Supplied data Start Marker

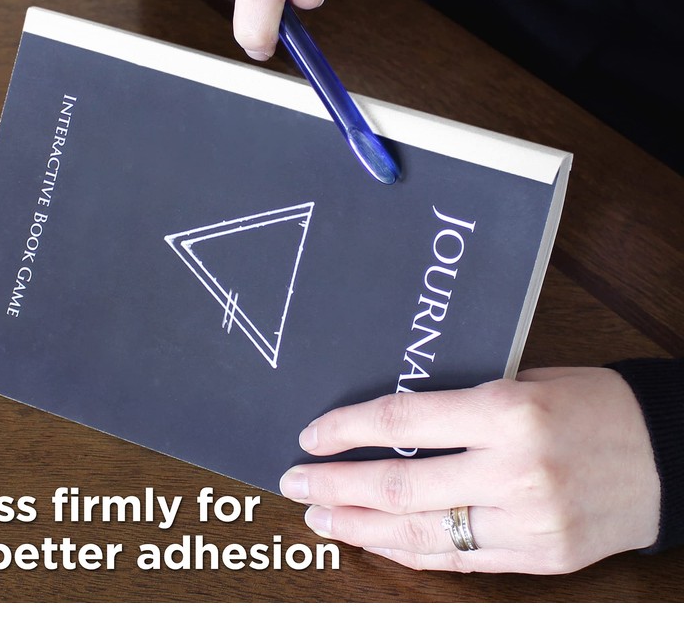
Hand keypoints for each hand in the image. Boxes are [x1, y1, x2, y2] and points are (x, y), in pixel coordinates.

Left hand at [279, 367, 660, 573]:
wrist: (668, 455)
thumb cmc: (591, 402)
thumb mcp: (523, 380)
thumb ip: (460, 405)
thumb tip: (389, 422)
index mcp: (508, 412)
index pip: (403, 422)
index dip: (347, 429)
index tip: (311, 434)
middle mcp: (514, 471)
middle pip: (399, 486)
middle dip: (335, 485)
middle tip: (294, 482)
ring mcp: (527, 524)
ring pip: (420, 534)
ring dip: (359, 527)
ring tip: (319, 517)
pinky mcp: (539, 561)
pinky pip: (457, 561)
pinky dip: (407, 551)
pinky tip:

Supplied data End Marker

Start at the line holding "middle dip: (335, 485)" and retype each line through the end of the material above, both included.

middle dip: (335, 485)
middle tip: (294, 482)
ring mcp: (527, 524)
ring pip: (420, 534)
ring dip: (359, 527)
ring tip: (319, 517)
pinky mcp: (539, 561)
pinky pip: (457, 561)
pinky dip: (407, 551)
pinky tip:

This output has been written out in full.